Me: Yes! That is me!
Sweet Lady: Oh, ok then, it is you. (she did not believe me) Her husband hiked the PCT.
Me: He sure did...
She went on to tell me in detail about every single column I had ever written. She did it in the third person, as if Joanna Bastian was this mutual friend of ours, not the person who was sitting in front of her. Cue Twin Peaks music...

The Caterer

You know you live in the Methow when every single interviewed caterer said their signature dish was 'emmer faro salad' Only in the Methow...

The Juggling Arborist

Actual email exchange:
I'd like to buy some trees, are you open this Friday?
I am away juggling this weekend. Be back Tuesday.

Lightening Repair Guys

Only in the Methow does a mundane task like picking up your bicycle from the repair shop turn into something like this:
I'm driving up a forested road when some guy in bright red shorts comes running down the hill waving his arms - "Come up this way!" He seems adamant.
I turn the truck and start up the hill. He points and says, "you can park there, it's over this way." I park and get out and start to follow him and we are soon standing side by side, hands on hips, staring down at a well pump. He looks at me for the first time, takes in my blonde pony tail, embroidered floral tank/dress top and says, "You're not the pump guy!" to which I respond, "You're not the bike guy."
He points me in the right direction and I soon find the bike guy who says, "park there and follow me!" He was more interested in showing me the hammock tied to the tree that got hit by lightening last week, than talking about bikes. "I was laying right there! I'm still not right. And Gary's well pump got hit by lightening, too!"

Wacky Tourists

A man and woman were watching the osprey for nearly 45 minutes, ooohing, ahhhing, applauding - having a grand old time. I asked if they were local and they said, no just driving through. We had a fun conversation about birds and then I asked if I could take their photo for the paper and take a quote, the man was happy and quick to say "yes", the woman jumped up and said, "No, that is a bad idea" looked at the man and said, "A REALLY BAD IDEA" and then they jumped in their car and sped off.
Torrid affair?
Bank Robbers?
Witness protection program?
Another wacky tourist sighting:
Two people frolicking in their underwear through an alfalfa field.
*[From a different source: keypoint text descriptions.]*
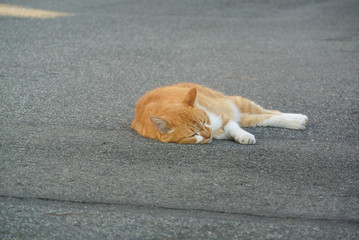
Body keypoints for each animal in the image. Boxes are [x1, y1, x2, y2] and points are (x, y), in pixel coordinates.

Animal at [131, 82, 308, 144]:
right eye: (193, 134)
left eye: (203, 122)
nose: (208, 134)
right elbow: (229, 131)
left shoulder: (223, 117)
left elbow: (233, 127)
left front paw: (244, 136)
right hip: (246, 117)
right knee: (262, 118)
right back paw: (296, 122)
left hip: (240, 103)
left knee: (271, 112)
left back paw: (298, 118)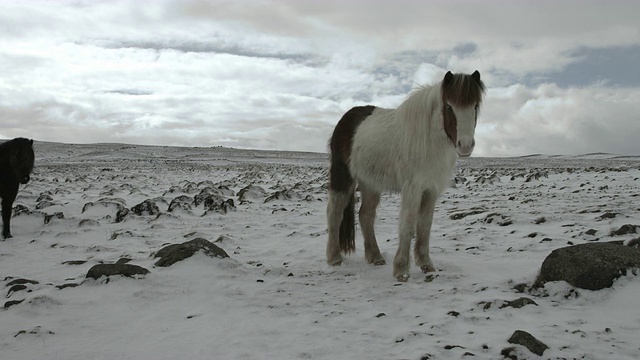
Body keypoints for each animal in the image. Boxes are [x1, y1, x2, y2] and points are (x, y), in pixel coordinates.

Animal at [324, 70, 484, 282]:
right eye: (449, 106)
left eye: (475, 106)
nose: (465, 146)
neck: (428, 140)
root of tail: (346, 119)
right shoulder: (412, 189)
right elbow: (407, 226)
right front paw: (401, 270)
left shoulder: (431, 190)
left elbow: (424, 227)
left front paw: (426, 265)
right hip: (343, 175)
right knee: (334, 212)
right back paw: (334, 258)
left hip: (370, 182)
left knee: (366, 215)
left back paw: (375, 256)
At the junction of Hwy 20 and SR153. Farmer porn?

Namaste Lady

While at the Farmers Market on Saturday:
Sweet Old Lady: You are in my yoga class!
Me: Sorry, don't think so, I'm not in a yoga class.
Sweet Old Lady: Yes you are! You are in my yoga class!
Me: Okay. Namaste
..........Later that evening..........
I attend a charity dinner and out of 300 people, the Sweet Old Lady and I are assigned to the same table. What are the odds...
Sweet Old Lady: I know you from somewhere. Where do I know you?
Me: Yoga class.
Sweet Old Lady: (claps her hands) That's it!

Dead Angela

Why I couldn't get a breakfast burrito today:
Every Thursday I get a breakfast burrito. Last week I went to my favorite burrito place and a new employee was standing behind the counter. She stared at me strangely for the longest time before this happened:
Her - You could be someone I knew
Me - I could be
Her - You could be Angela
Me - Thank you, I'm sure Angela is a beautiful person
Her - ANGELA IS DEAD.
Me - *awkward straightening of menus and avoiding eye contact with crazy lady before grabbing burrito, throwing down money and running out of door.
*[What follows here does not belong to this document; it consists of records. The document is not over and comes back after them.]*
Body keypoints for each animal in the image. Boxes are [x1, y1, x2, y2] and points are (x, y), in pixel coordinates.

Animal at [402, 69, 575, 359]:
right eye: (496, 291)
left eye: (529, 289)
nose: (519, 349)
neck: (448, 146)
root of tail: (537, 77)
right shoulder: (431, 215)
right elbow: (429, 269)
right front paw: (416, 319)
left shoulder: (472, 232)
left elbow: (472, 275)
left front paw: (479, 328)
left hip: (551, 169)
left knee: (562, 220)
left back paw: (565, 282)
The Certified Bone Reconstructionalist

A week after ankle reconstruction, I went out to dinner at a local fundraiser. I had just gotten up from a folding chair - no small feat with only one good leg - and was balancing on the crutches when a local character with good intentions stepped up. 
Her: Sweetie! What did you do?
Me: Broke it, it's all good
Her: I'm a Certified Bone Reconstructionalist, I can fix that for you right now. (She bends over and grabs the cast with both hands, knocking me slightly off balance)
Me: (swinging leg out of her reach) Oh WHOA! OK, let's not do that right here, right now, alright?
Her: (snapping fingers in my face) You are right. Let's do it tomorrow. You give me a call, it's on the house.